Supplied passage ::
★ ★ ★ ★

There is a recent study published in the New England Journal of Medicine that provides data to suggest that women with dense breast tissue should have an MRI. However, there is some concern about women having an MRI as some of the “cancers” identified are actually in a precancerous stage. This is a growth called ductal carcinoma in situ, which means it may not grow or progress into a disease. If the MRI reveals these growths it may lead to overdiagnosis, thus over-treatment. Biopsies may be ordered.
Another large study in Denmark found that one quarter to one third of the breast tumors diagnosed in women who had an MRI were over-diagnosed and many of the irregularities found were not the type of tumors that causes a health problem, let alone death. The U.S. Preventive Services Task Force has concluded there is not enough evidence to advise women about the harm or the benefits of testing beyond a mammogram.

★ ★ ★ ★

Data block ::
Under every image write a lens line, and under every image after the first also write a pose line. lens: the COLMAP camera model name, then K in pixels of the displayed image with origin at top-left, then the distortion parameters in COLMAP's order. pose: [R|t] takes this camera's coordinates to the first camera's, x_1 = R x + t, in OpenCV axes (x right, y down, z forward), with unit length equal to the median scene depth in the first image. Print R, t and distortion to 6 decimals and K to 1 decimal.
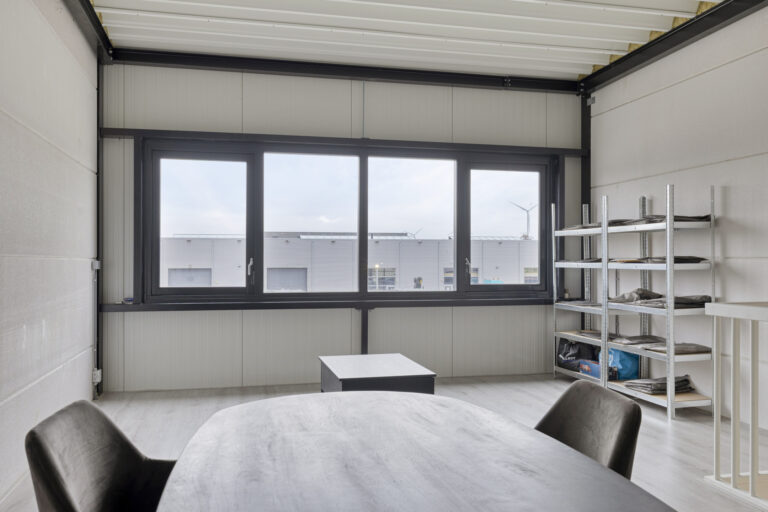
lens RADIAL K [[643.5, 0, 384.0], [0, 643.5, 256.0], [0, 0, 1]] dist [-0.011874, -0.004051]
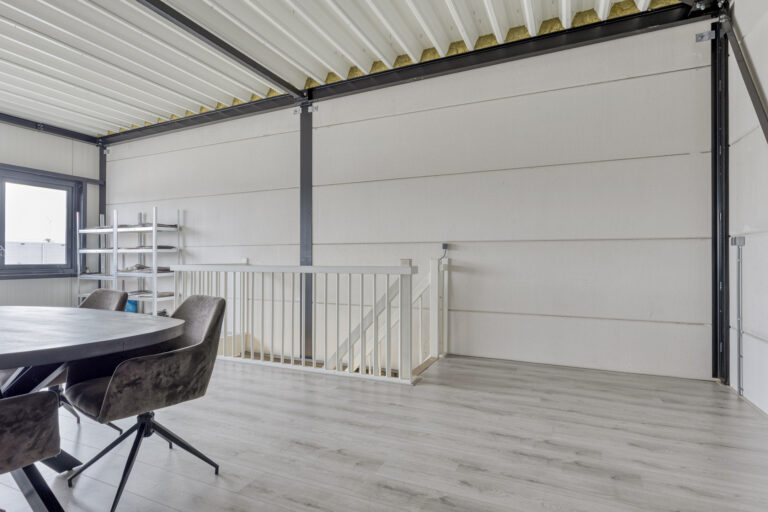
lens RADIAL K [[401.6, 0, 384.0], [0, 401.6, 256.0], [0, 0, 1]] dist [0.004082, 0.000751]
pose [[0.610186, 0.005098, 0.792242, -0.064326], [-0.005136, 0.999984, -0.002478, 0.026849], [-0.792241, -0.002557, 0.610203, -0.208235]]
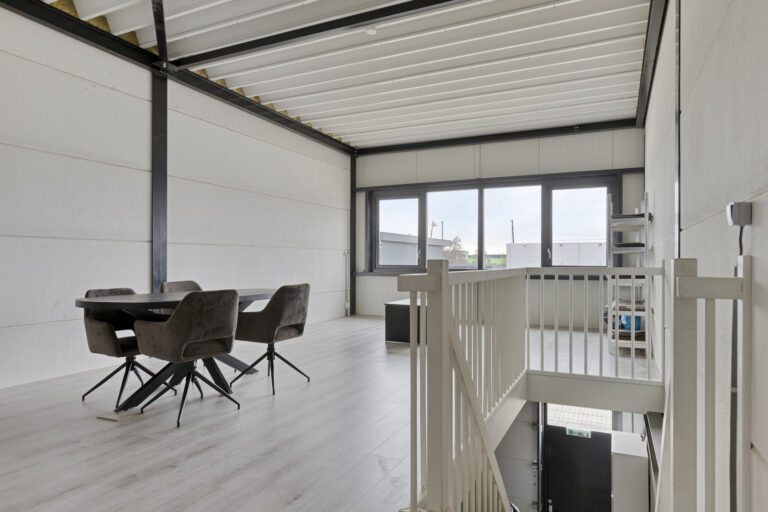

★ ★ ★ ★

Required work :: Reproduce everything in the breast MRI passage from "Another large study" down to "beyond a mammogram.". Work from the breast MRI passage alone and set the data aside.

Exercise output ::
Another large study in Denmark found that one quarter to one third of the breast tumors diagnosed in women who had an MRI were over-diagnosed and many of the irregularities found were not the type of tumors that causes a health problem, let alone death. The U.S. Preventive Services Task Force has concluded there is not enough evidence to advise women about the harm or the benefits of testing beyond a mammogram.